Masked Auto Encoder for Vision
Paper Title | Masked Autoencoders Are Scalable Vision Learners |
Authors | Kaiming He, Xinlei Chen, Saining Xie, Yanghao Li, Piotr Dollar, Ross Girshick |
Date | 2021-12 |
Link | https://arxiv.org/pdf/2111.06377.pdf |
Paper summary
- Asymmetrical encoder-decoder architecture
- Encoder only operates on the un-masked patches + positional encoding; Decoder operate on full set of all batches and can be light-weight (10% the encoder) to reduce computation and memory.
- The use of positional encoding is crucial for making the asymmetrical encoder-decoder architecture work.
Paper Review
Short Summary
The paper present Masked Auto Encoder, a successful attempt to adapt BERT’s effectiveness in the NLP domain to Vision. A ViT-based encoder only takes in un-masked patches where a light-weighted decoder process all patches to reduce computational and memory cost. By increasing the masked portion of the image to > 75% and apply patch-regularized pixel-wise reconstruction target, a challenging task was created for pretraining. The encoder was able to learn meaningful semantic representation of images that are generalizable for many down-stream tasks. Experiments show that MAE outperformed other self-supervised learning methods such as MoCo (contrastive learning) and DINO (self distillation).
Strengths
- Strong motivation and meaningful discussion on the difficulty of applying Masked Auto Encoders for vision: a) Language is information-dense vs Vision sparse; b) Reconstruction loss for Language is simple (token prediction) while for vision it is a lot harder (pixel or else)
- MAE is compute-efficient as it only operates on the un-masked patches, < 25% of the original image (masked patches are remove, no masks were used).
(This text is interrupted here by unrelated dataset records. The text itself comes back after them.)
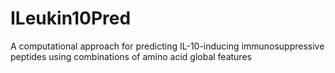 # ILeukin10Pred
A computational approach for predicting IL-10-inducing immunosuppressive peptides using combinations of amino acid global features


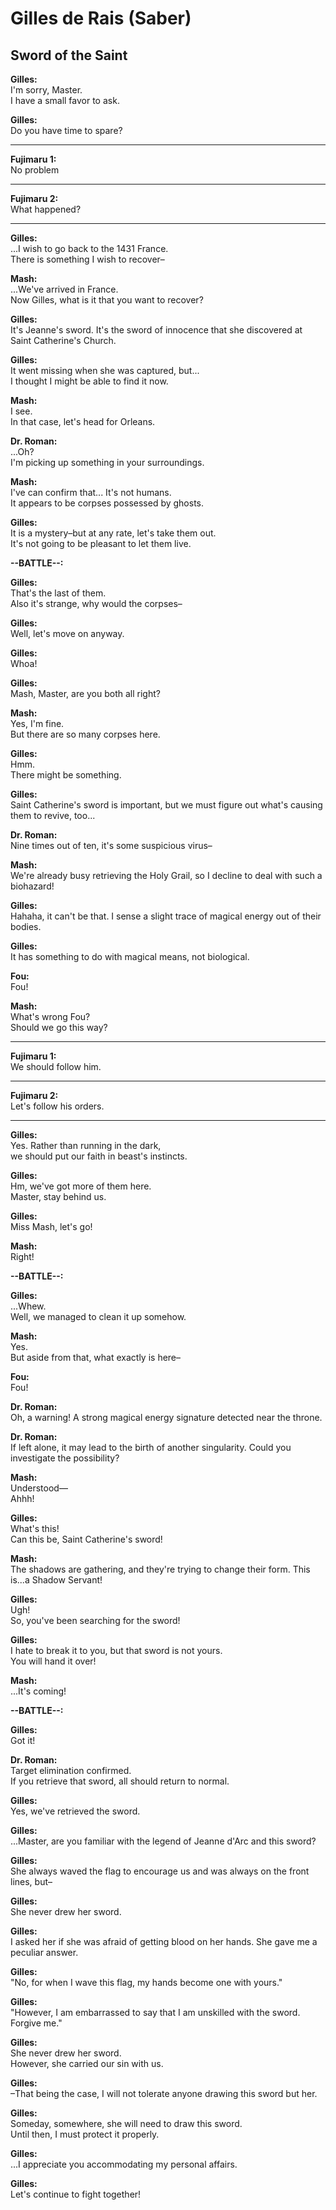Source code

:# Gilles de Rais (Saber)  
  
## Sword of the Saint  
  
**Gilles:**   
I'm sorry, Master.  
I have a small favor to ask.  
  
   
**Gilles:**   
Do you have time to spare?  
  
   
---  
  
**Fujimaru 1:**   
No problem  
  
---  
  
**Fujimaru 2:**   
What happened?  
  
---  
   
  
   
**Gilles:**   
...I wish to go back to the 1431 France.  
There is something I wish to recover&ndash;  
  
   
**Mash:**   
...We've arrived in France.  
Now Gilles, what is it that you want to recover?  
  
   
**Gilles:**   
It's Jeanne's sword. It's the sword of innocence that she discovered at Saint Catherine's Church.  
  
   
**Gilles:**   
It went missing when she was captured, but...  
I thought I might be able to find it now.  
  
   
**Mash:**   
I see.  
In that case, let's head for Orleans.  
  
   
**Dr. Roman:**   
...Oh?  
I'm picking up something in your surroundings.  
  
   
**Mash:**   
I've can confirm that... It's not humans.  
It appears to be corpses possessed by ghosts.  
  
   
**Gilles:**   
It is a mystery&ndash;but at any rate, let's take them out.  
It's not going to be pleasant to let them live.  
  
   
**--BATTLE--:**  
  
**Gilles:**   
That's the last of them.  
Also it's strange, why would the corpses&ndash;  
  
   
**Gilles:**   
Well, let's move on anyway.  
  
   
**Gilles:**   
Whoa!  
  
   
**Gilles:**   
Mash, Master, are you both all right?  
  
   
**Mash:**   
Yes, I'm fine.  
But there are so many corpses here.  
  
   
**Gilles:**   
Hmm.  
There might be something.  
  
   
**Gilles:**   
Saint Catherine's sword is important, but we must figure out what's causing them to revive, too...  
  
   
**Dr. Roman:**   
Nine times out of ten, it's some suspicious virus&ndash;  
  
   
**Mash:**   
We're already busy retrieving the Holy Grail, so I decline to deal with such a biohazard!  
  
   
**Gilles:**   
Hahaha, it can't be that. I sense a slight trace of magical energy out of their bodies.  
  
   
**Gilles:**   
It has something to do with magical means, not biological.  
  
   
**Fou:**   
Fou!  
  
   
**Mash:**   
What's wrong Fou?  
Should we go this way?  
  
   
---  
  
**Fujimaru 1:**   
We should follow him.  
  
---  
  
**Fujimaru 2:**   
Let's follow his orders.  
  
---  
   
  
   
**Gilles:**   
Yes. Rather than running in the dark,  
we should put our faith in beast's instincts.  
  
   
**Gilles:**   
Hm, we've got more of them here.  
Master, stay behind us.  
  
   
**Gilles:**   
Miss Mash, let's go!  
  
   
**Mash:**   
Right!  
  
  
**--BATTLE--:**  
  
**Gilles:**   
...Whew.  
Well, we managed to clean it up somehow.  
  
   
**Mash:**   
Yes.  
But aside from that, what exactly is here&ndash;  
  
   
**Fou:**   
Fou!  
  
   
**Dr. Roman:**   
Oh, a warning! A strong magical energy signature detected near the throne.  
  
   
**Dr. Roman:**   
If left alone, it may lead to the birth of another singularity. Could you investigate the possibility?  
  
   
**Mash:**   
Understood&mdash;  
Ahhh!  
  
   
**Gilles:**   
What's this!  
Can this be, Saint Catherine's sword!  
  
   
**Mash:**   
The shadows are gathering, and they're trying to change their form. This is...a Shadow Servant!  
  
   
**Gilles:**   
Ugh!  
So, you've been searching for the sword!  
  
   
**Gilles:**   
I hate to break it to you, but that sword is not yours.  
You will hand it over!  
  
   
**Mash:**   
...It's coming!  
  
  
**--BATTLE--:**  
  
**Gilles:**   
Got it!  
  
   
**Dr. Roman:**   
Target elimination confirmed.  
If you retrieve that sword, all should return to normal.  
  
   
**Gilles:**   
Yes, we've retrieved the sword.  
  
   
**Gilles:**   
...Master, are you familiar with the legend of Jeanne d'Arc and this sword?  
  
   
**Gilles:**   
She always waved the flag to encourage us and was always on the front lines, but&ndash;  
  
   
**Gilles:**   
She never drew her sword.  
  
   
**Gilles:**   
I asked her if she was afraid of getting blood on her hands. She gave me a peculiar answer.  
  
   
**Gilles:**   
"No, for when I wave this flag, my hands become one with yours."  
  
   
**Gilles:**   
"However, I am embarrassed to say that I am unskilled with the sword. Forgive me."  
  
   
**Gilles:**   
She never drew her sword.  
However, she carried our sin with us.  
  
   
**Gilles:**   
&ndash;That being the case, I will not tolerate anyone drawing this sword but her.  
  
   
**Gilles:**   
Someday, somewhere, she will need to draw this sword.  
Until then, I must protect it properly.  
  
   
**Gilles:**   
...I appreciate you accommodating my personal affairs.  
  
   
**Gilles:**   
Let's continue to fight together!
It allows training of large encoders with a fraction of compute and memory cost.
- Detailed description of the architecture and meaningful discussion of “Why?”.
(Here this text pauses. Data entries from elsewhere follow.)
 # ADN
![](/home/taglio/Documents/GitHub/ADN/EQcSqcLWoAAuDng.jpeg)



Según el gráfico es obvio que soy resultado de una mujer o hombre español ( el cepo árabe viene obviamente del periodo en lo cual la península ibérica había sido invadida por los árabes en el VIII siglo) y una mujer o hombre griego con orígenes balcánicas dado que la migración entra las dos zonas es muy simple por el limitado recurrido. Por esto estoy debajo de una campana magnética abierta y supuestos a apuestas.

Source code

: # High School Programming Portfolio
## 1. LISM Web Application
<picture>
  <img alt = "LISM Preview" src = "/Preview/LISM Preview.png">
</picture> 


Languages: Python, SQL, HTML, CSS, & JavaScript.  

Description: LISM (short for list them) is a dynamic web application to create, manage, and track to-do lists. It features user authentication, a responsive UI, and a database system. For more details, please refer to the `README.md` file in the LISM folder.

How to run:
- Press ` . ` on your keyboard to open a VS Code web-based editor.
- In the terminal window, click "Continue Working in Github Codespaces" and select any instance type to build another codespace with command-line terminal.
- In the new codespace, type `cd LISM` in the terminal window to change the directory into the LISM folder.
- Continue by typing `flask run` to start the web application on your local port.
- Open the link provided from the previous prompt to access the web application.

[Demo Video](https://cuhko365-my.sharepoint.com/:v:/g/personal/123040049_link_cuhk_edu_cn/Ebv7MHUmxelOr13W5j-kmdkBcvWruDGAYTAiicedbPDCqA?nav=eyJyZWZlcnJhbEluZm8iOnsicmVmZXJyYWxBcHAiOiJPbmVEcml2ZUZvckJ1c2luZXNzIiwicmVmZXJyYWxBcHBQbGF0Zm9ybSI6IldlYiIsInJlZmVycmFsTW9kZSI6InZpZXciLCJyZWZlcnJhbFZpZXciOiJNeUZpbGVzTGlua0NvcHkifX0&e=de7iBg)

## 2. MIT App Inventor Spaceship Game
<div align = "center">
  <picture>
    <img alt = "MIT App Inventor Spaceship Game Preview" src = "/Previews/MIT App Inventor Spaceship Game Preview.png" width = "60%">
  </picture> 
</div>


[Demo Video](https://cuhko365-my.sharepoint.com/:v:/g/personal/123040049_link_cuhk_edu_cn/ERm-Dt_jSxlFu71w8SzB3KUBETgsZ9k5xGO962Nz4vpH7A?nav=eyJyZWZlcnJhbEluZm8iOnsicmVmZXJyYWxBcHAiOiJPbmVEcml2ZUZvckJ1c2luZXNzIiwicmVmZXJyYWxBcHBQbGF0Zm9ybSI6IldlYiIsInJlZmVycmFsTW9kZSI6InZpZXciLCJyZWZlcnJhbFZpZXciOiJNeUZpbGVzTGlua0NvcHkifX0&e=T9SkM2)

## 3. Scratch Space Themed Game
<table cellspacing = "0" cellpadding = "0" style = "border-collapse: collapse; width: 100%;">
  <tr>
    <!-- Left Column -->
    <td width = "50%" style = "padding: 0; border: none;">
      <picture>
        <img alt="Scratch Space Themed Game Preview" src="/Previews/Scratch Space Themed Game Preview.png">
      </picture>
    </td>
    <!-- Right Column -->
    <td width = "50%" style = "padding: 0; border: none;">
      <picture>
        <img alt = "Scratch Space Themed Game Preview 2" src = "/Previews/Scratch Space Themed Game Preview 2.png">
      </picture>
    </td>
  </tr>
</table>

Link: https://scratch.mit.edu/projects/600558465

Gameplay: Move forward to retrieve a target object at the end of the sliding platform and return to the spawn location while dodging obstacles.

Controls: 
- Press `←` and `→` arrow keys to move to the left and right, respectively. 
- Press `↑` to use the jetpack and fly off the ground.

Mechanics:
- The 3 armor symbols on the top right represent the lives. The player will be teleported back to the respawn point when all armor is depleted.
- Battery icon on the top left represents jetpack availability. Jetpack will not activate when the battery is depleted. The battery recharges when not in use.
- Very detailed ablation study that highlights some of MAE’s differences: a) Embeddings are not as linearly meaningful (probing) but better when non-linear finetune are allowed, even only 0.5 layer. b) Decoder can be light but need to be deep to allow rich representation of the encoder.
Weaknesses
- Although the authors mentioned and benchmark against contrastive learning (MoCo_v3) and self-distillation (DINO) methods, they doesn’t provide any discussions or experiments to justify Masked Auto Encoder effectiveness against other models.
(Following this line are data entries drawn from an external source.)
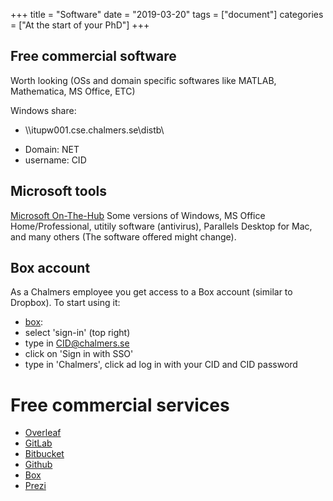 +++
title =  "Software"
date  = "2019-03-20"
tags = ["document"]
categories = ["At the start of your PhD"]
+++

## Free commercial software
Worth looking (OSs and domain specific softwares like MATLAB, Mathematica, MS Office, ETC)

Windows share:

- \\\\itupw001.cse.chalmers.se\distb\

[//]: # (TODO: check for linux!)

- Domain: NET
- username: CID

## Microsoft tools
[Microsoft On-The-Hub](https://chalmers.onthehub.com/) Some versions of Windows, MS Office Home/Professional, utitily software (antivirus), Parallels Desktop for Mac, and many others (The software offered might change).

## Box account
As a Chalmers employee you get access to a Box account (similar to Dropbox). 
To start using it:

- [box](https://www.box.com/en-gb/home): 
 - select 'sign-in' (top right)
 - type in CID@chalmers.se
 - click on 'Sign in with SSO' 
 - type in 'Chalmers', click ad log in with your CID and CID password


# Free commercial services
- [Overleaf](https://overleaf.com/)
- [GitLab](http://gitlab.com)
- [Bitbucket](http://bitbucket.com)
- [Github](http://github.com)
- [Box](http://box.com)
- [Prezi](http://prezi.com)

[//]: # (TODO: Add more things!)
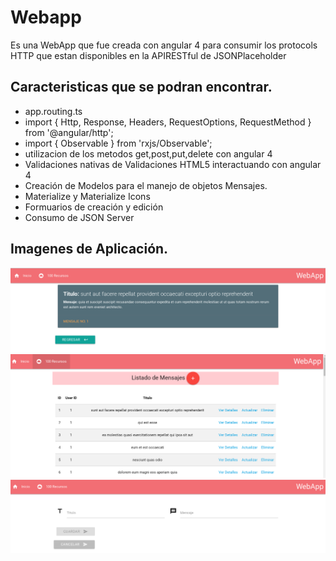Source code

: # Webapp

Es una WebApp que fue creada con angular 4  para consumir los protocols HTTP que estan disponibles en la APIRESTful de JSONPlaceholder

## Caracteristicas que se podran encontrar.
- app.routing.ts
- import { Http, Response, Headers, RequestOptions, RequestMethod  } from '@angular/http';
- import { Observable }              from 'rxjs/Observable';
- utilizacion de los metodos get,post,put,delete con angular 4
- Validaciones nativas de Validaciones HTML5 interactuando con angular 4
- Creación de Modelos para el manejo de objetos Mensajes.
- Materialize y Materialize Icons
- Formuarios de creación y edición
- Consumo de JSON Server

## Imagenes de Aplicación.

<img src="src/assets/img/get.png" alt="">
<img src="src/assets/img/getAll.png" alt="">
<img src="src/assets/img/create.png" alt="">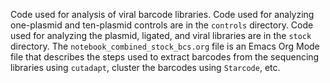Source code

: Code used for analysis of viral barcode libraries. Code used for analyzing one-plasmid and ten-plasmid controls are in the `controls` directory. Code used for analyzing the plasmid, ligated, and viral libraries are in the `stock` directory. The `notebook_combined_stock_bcs.org` file is an Emacs Org Mode file that describes the steps used to extract barcodes from the sequencing libraries using `cutadapt`, cluster the barcodes using `Starcode`, etc.
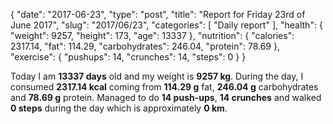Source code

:{
    "date": "2017-06-23",
    "type": "post",
    "title": "Report for Friday 23rd of June 2017",
    "slug": "2017\/06\/23",
    "categories": [
        "Daily report"
    ],
    "health": {
        "weight": 9257,
        "height": 173,
        "age": 13337
    },
    "nutrition": {
        "calories": 2317.14,
        "fat": 114.29,
        "carbohydrates": 246.04,
        "protein": 78.69
    },
    "exercise": {
        "pushups": 14,
        "crunches": 14,
        "steps": 0
    }
}

Today I am <strong>13337 days</strong> old and my weight is <strong>9257 kg</strong>. During the day, I consumed <strong>2317.14 kcal</strong> coming from <strong>114.29 g</strong> fat, <strong>246.04 g</strong> carbohydrates and <strong>78.69 g</strong> protein. Managed to do <strong>14 push-ups</strong>, <strong>14 crunches</strong> and walked <strong>0 steps</strong> during the day which is approximately <strong>0 km</strong>.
- The experiment/discussion on reconstruction loss (pixel vs dVAE) could have been more detailed since this is a key distinction of masked auto encoder to other self-supervised methods.
Reflection
- It seems the cost of computation is still the main challenges when applying masked auto encoder method. This is understandable since reconstruction loss for image is a lot more costly than text. On the other hand, the model scale of ViT is relatively small compared to LLMs these days, so some attempts to scale such model might aready on the way.
Most interesting thought/idea from reading this paper
- Performance not able to outperform original ViT JFT300M, this is not really a weakness, but I’m seriously wonder why.